● **What is needed**: Go through the entries below and pick out every line with "labels".

● **Exercise material**:
☆ ☆ ☆ ☆ ☆

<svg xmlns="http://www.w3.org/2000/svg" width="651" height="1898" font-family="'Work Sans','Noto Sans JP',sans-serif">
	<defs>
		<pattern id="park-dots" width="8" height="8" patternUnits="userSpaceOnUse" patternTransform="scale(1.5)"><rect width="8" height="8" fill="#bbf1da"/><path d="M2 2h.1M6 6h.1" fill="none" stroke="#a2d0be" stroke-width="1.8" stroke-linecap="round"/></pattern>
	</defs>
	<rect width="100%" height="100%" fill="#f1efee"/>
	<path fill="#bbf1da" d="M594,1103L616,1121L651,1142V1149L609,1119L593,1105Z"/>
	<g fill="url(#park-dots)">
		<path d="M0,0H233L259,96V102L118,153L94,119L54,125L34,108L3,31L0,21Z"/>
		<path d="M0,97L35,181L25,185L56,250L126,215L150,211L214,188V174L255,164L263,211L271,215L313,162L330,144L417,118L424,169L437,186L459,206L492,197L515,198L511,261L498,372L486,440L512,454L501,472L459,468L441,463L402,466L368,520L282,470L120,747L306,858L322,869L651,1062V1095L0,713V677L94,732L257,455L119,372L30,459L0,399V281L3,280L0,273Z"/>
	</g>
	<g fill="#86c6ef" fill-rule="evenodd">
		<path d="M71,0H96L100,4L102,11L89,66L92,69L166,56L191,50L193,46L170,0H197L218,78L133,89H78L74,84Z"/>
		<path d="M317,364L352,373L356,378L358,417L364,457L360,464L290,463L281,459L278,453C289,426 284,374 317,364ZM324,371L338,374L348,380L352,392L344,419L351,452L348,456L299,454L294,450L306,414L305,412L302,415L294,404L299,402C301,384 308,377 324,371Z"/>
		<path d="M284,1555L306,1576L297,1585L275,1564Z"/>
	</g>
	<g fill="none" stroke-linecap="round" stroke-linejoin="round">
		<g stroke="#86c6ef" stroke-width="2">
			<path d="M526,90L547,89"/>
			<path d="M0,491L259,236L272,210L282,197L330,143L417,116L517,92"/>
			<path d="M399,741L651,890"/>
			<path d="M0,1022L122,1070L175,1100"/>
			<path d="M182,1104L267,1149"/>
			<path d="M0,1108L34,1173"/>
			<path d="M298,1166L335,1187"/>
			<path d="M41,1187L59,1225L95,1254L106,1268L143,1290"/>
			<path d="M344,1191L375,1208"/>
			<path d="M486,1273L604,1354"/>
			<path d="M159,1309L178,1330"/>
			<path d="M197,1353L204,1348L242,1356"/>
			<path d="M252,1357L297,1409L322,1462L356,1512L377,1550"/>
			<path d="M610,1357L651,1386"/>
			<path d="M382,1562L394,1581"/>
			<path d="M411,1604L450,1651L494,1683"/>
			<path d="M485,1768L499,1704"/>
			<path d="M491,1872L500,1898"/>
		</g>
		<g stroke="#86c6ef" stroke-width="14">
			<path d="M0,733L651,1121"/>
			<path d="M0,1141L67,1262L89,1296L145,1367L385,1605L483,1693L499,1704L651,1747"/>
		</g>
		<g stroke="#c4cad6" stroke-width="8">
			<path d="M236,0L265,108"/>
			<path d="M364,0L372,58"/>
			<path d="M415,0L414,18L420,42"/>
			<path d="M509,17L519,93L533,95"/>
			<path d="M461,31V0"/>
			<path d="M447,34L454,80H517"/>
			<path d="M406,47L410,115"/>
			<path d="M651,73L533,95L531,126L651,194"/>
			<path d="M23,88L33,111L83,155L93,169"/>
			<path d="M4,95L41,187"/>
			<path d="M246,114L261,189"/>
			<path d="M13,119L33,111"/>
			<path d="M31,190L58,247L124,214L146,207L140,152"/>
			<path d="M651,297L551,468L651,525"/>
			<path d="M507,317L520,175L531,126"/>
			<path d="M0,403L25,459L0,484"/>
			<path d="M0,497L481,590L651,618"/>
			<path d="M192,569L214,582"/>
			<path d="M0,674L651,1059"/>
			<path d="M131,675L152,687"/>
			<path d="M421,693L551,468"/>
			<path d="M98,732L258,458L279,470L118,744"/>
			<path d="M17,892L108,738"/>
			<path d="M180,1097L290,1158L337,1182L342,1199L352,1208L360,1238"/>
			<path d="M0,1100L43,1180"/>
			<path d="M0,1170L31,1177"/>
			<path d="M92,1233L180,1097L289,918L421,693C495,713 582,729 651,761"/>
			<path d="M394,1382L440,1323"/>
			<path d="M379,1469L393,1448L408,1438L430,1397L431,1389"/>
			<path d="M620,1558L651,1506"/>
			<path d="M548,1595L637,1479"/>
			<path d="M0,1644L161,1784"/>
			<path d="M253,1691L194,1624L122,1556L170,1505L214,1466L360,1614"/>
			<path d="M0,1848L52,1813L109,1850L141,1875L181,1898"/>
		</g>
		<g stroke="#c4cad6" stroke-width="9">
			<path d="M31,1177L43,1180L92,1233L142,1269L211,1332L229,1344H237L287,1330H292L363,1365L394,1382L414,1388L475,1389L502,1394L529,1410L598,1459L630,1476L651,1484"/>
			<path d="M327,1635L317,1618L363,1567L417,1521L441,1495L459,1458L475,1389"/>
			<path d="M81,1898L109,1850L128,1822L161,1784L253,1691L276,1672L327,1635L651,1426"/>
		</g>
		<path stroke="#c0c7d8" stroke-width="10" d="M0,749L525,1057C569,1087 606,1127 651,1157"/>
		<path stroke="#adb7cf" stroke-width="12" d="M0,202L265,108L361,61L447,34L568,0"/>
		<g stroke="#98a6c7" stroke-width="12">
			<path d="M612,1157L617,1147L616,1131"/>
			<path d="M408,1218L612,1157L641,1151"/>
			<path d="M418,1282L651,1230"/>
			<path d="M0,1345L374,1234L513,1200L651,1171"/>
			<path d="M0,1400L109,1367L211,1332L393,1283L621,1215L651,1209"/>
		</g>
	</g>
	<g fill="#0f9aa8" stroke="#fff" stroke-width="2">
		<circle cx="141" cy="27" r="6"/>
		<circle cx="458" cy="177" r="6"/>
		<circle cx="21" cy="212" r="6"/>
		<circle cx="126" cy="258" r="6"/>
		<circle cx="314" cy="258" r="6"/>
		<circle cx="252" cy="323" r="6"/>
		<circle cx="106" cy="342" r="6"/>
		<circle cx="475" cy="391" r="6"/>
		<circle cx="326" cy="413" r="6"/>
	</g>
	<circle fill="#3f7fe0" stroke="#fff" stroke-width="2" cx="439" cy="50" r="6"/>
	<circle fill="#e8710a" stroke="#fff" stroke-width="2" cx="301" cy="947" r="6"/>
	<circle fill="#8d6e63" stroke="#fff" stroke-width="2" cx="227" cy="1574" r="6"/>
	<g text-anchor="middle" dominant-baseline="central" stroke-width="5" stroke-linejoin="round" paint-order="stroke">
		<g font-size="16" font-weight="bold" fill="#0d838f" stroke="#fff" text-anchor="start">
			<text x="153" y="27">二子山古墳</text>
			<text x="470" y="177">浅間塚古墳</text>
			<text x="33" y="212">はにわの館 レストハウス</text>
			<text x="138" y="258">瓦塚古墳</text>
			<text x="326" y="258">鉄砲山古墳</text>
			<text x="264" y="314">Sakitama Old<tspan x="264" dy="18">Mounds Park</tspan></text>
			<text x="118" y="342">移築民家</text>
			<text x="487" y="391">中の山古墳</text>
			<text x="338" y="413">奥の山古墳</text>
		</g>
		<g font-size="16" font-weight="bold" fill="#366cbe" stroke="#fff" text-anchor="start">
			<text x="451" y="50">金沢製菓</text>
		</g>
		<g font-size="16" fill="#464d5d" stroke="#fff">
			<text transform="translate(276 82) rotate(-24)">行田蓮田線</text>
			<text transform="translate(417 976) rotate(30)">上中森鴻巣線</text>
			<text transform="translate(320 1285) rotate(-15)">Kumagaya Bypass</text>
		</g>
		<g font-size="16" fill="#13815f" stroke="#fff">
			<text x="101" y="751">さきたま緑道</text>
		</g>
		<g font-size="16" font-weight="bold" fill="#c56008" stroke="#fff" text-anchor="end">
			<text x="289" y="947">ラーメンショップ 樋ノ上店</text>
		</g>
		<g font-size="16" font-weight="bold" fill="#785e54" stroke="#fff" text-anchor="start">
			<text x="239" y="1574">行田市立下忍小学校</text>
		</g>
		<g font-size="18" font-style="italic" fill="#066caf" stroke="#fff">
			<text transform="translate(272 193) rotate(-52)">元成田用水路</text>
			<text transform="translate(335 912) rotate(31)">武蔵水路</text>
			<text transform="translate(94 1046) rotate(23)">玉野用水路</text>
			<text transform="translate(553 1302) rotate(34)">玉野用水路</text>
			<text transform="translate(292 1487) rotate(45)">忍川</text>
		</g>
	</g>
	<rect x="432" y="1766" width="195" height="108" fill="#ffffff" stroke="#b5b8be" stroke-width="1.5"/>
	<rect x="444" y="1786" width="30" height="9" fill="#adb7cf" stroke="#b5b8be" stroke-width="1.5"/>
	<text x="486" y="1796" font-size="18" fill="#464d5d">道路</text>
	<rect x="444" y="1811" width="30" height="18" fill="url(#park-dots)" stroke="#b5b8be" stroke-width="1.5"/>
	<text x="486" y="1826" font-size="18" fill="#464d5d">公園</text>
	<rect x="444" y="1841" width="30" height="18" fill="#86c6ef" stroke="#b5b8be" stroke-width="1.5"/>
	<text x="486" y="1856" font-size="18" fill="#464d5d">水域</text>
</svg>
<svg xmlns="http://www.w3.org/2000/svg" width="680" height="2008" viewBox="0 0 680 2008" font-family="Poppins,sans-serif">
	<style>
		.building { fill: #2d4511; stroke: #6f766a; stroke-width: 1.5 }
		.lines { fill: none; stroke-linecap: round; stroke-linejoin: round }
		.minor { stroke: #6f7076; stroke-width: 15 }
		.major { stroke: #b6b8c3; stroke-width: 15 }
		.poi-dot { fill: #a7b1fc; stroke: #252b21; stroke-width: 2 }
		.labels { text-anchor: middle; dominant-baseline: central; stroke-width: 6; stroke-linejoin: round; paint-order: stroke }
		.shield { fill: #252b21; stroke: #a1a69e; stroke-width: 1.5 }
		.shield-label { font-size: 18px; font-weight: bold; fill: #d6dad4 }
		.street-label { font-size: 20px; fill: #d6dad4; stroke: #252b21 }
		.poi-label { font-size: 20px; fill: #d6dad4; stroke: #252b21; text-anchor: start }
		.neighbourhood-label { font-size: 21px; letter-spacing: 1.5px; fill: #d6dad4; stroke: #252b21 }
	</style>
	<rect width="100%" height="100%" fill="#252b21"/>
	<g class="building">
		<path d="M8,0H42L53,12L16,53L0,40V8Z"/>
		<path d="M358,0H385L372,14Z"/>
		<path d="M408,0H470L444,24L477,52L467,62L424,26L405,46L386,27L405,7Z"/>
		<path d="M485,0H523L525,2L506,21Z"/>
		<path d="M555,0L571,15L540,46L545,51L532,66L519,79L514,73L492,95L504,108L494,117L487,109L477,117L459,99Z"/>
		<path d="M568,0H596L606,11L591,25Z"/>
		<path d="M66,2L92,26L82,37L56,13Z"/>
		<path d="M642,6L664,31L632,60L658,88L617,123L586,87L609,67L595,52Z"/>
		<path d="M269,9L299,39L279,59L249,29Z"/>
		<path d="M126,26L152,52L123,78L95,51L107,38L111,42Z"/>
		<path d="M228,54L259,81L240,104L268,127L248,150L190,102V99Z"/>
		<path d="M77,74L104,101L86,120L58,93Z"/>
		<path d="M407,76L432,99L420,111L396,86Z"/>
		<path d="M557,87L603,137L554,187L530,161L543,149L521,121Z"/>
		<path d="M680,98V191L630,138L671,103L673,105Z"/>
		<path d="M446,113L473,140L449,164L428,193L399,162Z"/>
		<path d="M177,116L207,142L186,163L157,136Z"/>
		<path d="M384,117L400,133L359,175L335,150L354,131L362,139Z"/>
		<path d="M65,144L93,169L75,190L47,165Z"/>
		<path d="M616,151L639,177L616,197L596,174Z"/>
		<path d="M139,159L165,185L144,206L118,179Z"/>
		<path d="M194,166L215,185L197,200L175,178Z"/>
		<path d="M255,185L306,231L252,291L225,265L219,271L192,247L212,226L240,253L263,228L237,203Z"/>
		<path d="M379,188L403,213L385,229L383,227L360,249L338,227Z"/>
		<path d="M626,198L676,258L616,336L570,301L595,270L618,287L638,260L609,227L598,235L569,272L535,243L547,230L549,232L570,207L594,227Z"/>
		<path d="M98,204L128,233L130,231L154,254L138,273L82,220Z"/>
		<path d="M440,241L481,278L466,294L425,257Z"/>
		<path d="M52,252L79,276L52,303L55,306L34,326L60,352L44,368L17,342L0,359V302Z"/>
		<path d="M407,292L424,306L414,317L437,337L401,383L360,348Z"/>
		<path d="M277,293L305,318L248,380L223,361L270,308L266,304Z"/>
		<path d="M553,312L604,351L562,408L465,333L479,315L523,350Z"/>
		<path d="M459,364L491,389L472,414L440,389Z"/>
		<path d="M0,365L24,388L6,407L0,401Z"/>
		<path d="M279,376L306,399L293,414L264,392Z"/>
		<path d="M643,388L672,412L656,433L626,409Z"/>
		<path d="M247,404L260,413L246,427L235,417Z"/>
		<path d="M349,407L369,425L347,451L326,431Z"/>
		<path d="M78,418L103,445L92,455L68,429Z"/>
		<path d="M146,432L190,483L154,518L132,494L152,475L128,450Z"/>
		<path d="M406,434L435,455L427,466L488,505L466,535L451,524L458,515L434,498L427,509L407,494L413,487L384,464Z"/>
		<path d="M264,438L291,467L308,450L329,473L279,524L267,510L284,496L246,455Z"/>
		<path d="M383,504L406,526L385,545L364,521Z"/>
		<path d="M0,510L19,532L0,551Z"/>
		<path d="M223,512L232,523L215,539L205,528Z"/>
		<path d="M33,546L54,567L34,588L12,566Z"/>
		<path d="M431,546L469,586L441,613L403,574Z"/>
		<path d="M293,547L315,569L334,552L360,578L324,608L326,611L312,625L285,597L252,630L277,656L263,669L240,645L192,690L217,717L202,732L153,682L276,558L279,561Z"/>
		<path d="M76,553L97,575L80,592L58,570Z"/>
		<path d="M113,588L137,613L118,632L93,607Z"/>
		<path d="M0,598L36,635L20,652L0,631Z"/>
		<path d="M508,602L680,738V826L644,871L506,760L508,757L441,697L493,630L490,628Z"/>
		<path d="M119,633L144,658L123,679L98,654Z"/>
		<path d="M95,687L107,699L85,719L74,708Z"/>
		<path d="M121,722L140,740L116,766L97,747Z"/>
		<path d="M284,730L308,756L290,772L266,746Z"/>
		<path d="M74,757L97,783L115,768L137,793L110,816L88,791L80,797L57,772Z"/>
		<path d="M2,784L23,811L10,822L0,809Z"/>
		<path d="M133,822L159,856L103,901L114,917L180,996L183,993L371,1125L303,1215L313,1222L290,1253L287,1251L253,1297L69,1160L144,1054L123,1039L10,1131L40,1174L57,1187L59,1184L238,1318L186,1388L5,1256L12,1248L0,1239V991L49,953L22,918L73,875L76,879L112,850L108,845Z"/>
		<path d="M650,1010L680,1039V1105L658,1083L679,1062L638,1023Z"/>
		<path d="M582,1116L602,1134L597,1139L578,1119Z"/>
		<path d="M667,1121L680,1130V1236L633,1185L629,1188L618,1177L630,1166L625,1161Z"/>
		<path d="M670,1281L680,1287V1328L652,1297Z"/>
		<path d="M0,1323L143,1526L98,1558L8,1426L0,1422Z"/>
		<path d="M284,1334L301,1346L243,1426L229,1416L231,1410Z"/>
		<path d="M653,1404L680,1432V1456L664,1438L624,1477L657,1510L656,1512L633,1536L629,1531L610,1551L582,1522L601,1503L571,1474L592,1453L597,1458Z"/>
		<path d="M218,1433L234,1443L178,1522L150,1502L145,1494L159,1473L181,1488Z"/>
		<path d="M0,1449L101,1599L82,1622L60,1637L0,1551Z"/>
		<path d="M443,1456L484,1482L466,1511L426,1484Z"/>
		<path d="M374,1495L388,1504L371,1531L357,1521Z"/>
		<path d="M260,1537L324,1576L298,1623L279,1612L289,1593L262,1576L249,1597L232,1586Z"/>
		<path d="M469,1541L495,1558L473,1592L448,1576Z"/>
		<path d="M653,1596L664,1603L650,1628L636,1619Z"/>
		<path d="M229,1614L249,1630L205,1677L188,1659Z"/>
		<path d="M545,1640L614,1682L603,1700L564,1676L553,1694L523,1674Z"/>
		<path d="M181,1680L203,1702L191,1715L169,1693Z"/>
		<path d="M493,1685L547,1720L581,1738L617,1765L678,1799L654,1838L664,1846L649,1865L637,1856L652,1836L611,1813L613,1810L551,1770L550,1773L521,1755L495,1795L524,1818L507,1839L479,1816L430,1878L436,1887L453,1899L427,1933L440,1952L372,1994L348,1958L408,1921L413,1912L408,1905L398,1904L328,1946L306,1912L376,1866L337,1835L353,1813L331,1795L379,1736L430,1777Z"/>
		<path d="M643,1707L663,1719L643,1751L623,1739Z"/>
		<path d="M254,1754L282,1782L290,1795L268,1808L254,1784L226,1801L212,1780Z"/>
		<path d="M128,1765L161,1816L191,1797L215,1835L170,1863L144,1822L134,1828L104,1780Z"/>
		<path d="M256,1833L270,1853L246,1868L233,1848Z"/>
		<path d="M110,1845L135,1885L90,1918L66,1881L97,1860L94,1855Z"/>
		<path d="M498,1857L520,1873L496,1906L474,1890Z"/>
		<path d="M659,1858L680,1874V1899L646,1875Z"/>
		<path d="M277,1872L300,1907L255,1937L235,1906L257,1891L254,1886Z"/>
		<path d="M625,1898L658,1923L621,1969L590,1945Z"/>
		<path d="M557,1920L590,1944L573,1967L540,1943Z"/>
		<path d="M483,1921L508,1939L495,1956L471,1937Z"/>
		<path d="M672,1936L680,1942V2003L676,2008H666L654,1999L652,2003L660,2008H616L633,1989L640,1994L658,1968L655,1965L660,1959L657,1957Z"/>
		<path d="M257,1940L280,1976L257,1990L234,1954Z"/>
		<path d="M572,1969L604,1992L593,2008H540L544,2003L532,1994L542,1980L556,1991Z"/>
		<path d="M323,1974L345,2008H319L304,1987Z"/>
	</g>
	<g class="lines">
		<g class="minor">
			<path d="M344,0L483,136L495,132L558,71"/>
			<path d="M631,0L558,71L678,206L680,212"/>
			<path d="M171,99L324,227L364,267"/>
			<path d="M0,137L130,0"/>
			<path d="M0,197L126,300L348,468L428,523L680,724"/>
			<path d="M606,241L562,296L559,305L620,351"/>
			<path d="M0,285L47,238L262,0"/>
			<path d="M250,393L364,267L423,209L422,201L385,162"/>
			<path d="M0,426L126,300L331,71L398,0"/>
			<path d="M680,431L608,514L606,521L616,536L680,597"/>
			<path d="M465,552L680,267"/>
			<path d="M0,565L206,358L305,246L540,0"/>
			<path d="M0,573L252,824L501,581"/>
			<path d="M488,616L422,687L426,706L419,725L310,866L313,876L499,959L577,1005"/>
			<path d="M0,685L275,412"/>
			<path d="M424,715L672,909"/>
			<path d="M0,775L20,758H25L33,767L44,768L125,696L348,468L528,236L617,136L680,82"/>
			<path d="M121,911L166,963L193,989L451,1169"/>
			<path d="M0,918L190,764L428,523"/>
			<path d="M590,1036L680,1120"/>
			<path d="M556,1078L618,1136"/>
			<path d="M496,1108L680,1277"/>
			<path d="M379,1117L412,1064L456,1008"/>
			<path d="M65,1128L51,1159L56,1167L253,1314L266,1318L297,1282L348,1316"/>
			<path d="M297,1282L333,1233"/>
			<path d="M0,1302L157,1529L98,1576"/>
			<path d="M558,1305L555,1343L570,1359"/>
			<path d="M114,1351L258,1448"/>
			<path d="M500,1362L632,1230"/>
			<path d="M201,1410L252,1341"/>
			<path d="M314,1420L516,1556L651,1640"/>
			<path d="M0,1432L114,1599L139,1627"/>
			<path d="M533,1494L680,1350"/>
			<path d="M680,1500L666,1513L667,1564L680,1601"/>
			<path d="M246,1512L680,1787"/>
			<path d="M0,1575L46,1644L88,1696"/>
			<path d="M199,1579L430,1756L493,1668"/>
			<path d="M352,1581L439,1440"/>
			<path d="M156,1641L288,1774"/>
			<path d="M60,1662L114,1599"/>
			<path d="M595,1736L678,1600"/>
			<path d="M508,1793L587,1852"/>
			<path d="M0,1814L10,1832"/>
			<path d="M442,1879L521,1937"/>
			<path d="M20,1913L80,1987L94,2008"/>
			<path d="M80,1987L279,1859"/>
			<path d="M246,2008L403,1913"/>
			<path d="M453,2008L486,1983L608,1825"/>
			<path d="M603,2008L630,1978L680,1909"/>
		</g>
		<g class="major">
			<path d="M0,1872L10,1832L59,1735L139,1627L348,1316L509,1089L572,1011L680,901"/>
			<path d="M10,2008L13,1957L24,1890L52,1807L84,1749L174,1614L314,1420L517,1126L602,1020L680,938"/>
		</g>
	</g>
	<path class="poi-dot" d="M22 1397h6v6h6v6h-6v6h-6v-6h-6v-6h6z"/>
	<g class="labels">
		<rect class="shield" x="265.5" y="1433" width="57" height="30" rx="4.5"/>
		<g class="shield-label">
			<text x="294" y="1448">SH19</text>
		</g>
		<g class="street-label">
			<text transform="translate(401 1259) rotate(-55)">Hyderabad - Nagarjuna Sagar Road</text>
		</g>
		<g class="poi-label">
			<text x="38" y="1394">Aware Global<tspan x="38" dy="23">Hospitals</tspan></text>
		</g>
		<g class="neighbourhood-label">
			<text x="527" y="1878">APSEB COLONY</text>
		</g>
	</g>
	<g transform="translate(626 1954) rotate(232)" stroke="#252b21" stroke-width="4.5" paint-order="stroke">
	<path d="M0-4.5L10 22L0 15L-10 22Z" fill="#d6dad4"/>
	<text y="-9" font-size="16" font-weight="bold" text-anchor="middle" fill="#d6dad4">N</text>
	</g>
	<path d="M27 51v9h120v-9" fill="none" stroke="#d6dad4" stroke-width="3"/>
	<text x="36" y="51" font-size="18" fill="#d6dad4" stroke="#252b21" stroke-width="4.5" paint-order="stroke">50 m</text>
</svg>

☆ ☆ ☆ ☆ ☆

● **Finished task**:
		.labels { text-anchor: middle; dominant-baseline: central; stroke-width: 6; stroke-linejoin: round; paint-order: stroke }
	<g class="labels">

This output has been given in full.